What is expected> In the records below, the lines between the one holding "X0051600Y0148100D01*" and the one holding "X-5000000Y-5000000D01*", inclusive, are to be transcribed exactly; no pictures are to be included.

........

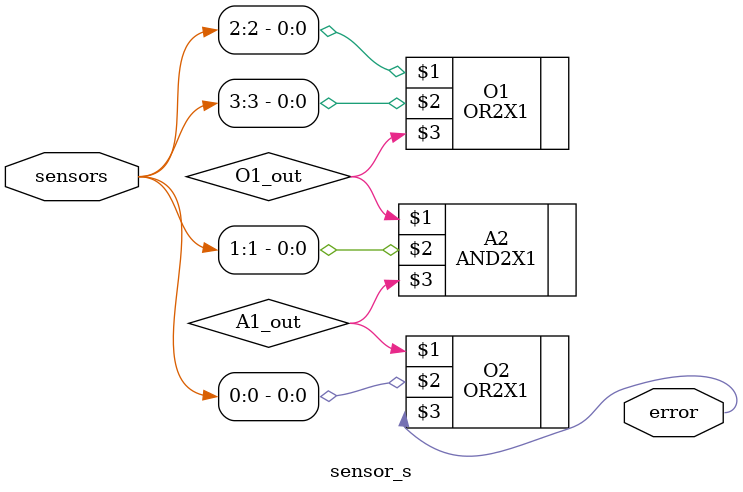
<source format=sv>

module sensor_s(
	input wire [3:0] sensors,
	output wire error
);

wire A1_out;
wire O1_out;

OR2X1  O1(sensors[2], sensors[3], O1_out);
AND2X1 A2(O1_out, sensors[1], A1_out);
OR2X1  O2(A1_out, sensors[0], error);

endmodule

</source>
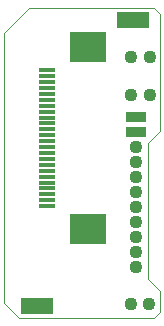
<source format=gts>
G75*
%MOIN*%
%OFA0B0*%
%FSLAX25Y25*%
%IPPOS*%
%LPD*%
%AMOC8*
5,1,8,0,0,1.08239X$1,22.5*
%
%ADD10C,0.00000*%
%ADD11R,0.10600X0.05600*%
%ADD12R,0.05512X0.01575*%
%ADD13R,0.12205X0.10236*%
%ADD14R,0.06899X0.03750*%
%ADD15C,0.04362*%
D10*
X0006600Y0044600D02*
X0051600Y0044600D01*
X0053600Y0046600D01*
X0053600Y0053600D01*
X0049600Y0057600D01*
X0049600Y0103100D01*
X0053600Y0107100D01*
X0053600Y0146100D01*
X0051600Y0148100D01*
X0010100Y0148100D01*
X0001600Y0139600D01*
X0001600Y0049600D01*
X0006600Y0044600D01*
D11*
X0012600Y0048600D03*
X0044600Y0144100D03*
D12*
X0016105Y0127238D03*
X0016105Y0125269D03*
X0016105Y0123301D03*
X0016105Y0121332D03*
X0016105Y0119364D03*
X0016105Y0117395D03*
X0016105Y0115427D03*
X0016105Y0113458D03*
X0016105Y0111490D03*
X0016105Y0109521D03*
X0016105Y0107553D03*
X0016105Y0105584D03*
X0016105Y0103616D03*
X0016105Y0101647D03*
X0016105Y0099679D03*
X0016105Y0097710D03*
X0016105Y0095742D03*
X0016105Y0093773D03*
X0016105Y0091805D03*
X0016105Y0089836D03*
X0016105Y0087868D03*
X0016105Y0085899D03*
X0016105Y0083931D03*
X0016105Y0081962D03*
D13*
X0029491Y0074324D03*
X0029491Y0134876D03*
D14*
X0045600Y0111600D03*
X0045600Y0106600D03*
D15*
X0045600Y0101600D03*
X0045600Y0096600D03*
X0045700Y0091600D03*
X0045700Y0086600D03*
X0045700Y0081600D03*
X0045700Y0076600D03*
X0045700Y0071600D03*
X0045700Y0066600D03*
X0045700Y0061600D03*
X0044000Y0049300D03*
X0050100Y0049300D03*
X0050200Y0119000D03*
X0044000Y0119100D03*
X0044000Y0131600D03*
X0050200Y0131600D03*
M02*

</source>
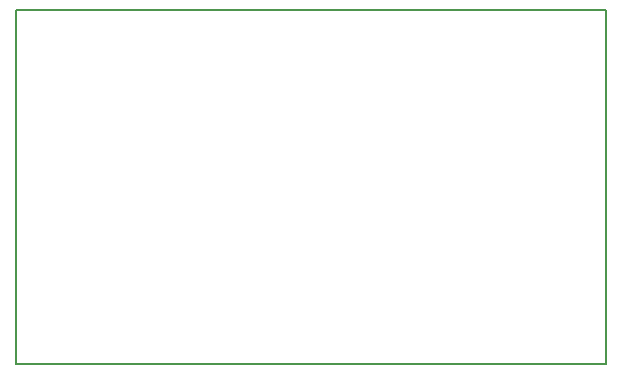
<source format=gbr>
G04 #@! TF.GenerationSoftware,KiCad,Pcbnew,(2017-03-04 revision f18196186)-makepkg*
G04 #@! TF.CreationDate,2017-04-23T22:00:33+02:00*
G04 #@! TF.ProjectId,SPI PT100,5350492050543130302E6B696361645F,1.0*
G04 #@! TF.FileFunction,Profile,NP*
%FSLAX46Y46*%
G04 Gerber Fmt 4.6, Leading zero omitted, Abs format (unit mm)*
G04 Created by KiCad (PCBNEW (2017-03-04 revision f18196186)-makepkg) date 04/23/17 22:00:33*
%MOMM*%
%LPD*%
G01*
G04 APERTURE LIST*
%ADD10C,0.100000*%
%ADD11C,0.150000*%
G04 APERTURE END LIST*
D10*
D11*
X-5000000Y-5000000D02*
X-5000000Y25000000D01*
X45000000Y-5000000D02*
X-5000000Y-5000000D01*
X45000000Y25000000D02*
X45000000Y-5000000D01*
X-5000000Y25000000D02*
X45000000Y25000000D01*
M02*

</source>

........

Solution to this exercise>
X0051600Y0148100D01*
X0010100Y0148100D01*
X0001600Y0139600D01*
X0001600Y0049600D01*
X0006600Y0044600D01*
D11*
X0012600Y0048600D03*
X0044600Y0144100D03*
D12*
X0016105Y0127238D03*
X0016105Y0125269D03*
X0016105Y0123301D03*
X0016105Y0121332D03*
X0016105Y0119364D03*
X0016105Y0117395D03*
X0016105Y0115427D03*
X0016105Y0113458D03*
X0016105Y0111490D03*
X0016105Y0109521D03*
X0016105Y0107553D03*
X0016105Y0105584D03*
X0016105Y0103616D03*
X0016105Y0101647D03*
X0016105Y0099679D03*
X0016105Y0097710D03*
X0016105Y0095742D03*
X0016105Y0093773D03*
X0016105Y0091805D03*
X0016105Y0089836D03*
X0016105Y0087868D03*
X0016105Y0085899D03*
X0016105Y0083931D03*
X0016105Y0081962D03*
D13*
X0029491Y0074324D03*
X0029491Y0134876D03*
D14*
X0045600Y0111600D03*
X0045600Y0106600D03*
D15*
X0045600Y0101600D03*
X0045600Y0096600D03*
X0045700Y0091600D03*
X0045700Y0086600D03*
X0045700Y0081600D03*
X0045700Y0076600D03*
X0045700Y0071600D03*
X0045700Y0066600D03*
X0045700Y0061600D03*
X0044000Y0049300D03*
X0050100Y0049300D03*
X0050200Y0119000D03*
X0044000Y0119100D03*
X0044000Y0131600D03*
X0050200Y0131600D03*
M02*

</source>
<source format=gbr>
G04 #@! TF.GenerationSoftware,KiCad,Pcbnew,(2017-03-04 revision f18196186)-makepkg*
G04 #@! TF.CreationDate,2017-04-23T22:00:33+02:00*
G04 #@! TF.ProjectId,SPI PT100,5350492050543130302E6B696361645F,1.0*
G04 #@! TF.FileFunction,Profile,NP*
%FSLAX46Y46*%
G04 Gerber Fmt 4.6, Leading zero omitted, Abs format (unit mm)*
G04 Created by KiCad (PCBNEW (2017-03-04 revision f18196186)-makepkg) date 04/23/17 22:00:33*
%MOMM*%
%LPD*%
G01*
G04 APERTURE LIST*
%ADD10C,0.100000*%
%ADD11C,0.150000*%
G04 APERTURE END LIST*
D10*
D11*
X-5000000Y-5000000D02*
X-5000000Y25000000D01*
X45000000Y-5000000D02*
X-5000000Y-5000000D01*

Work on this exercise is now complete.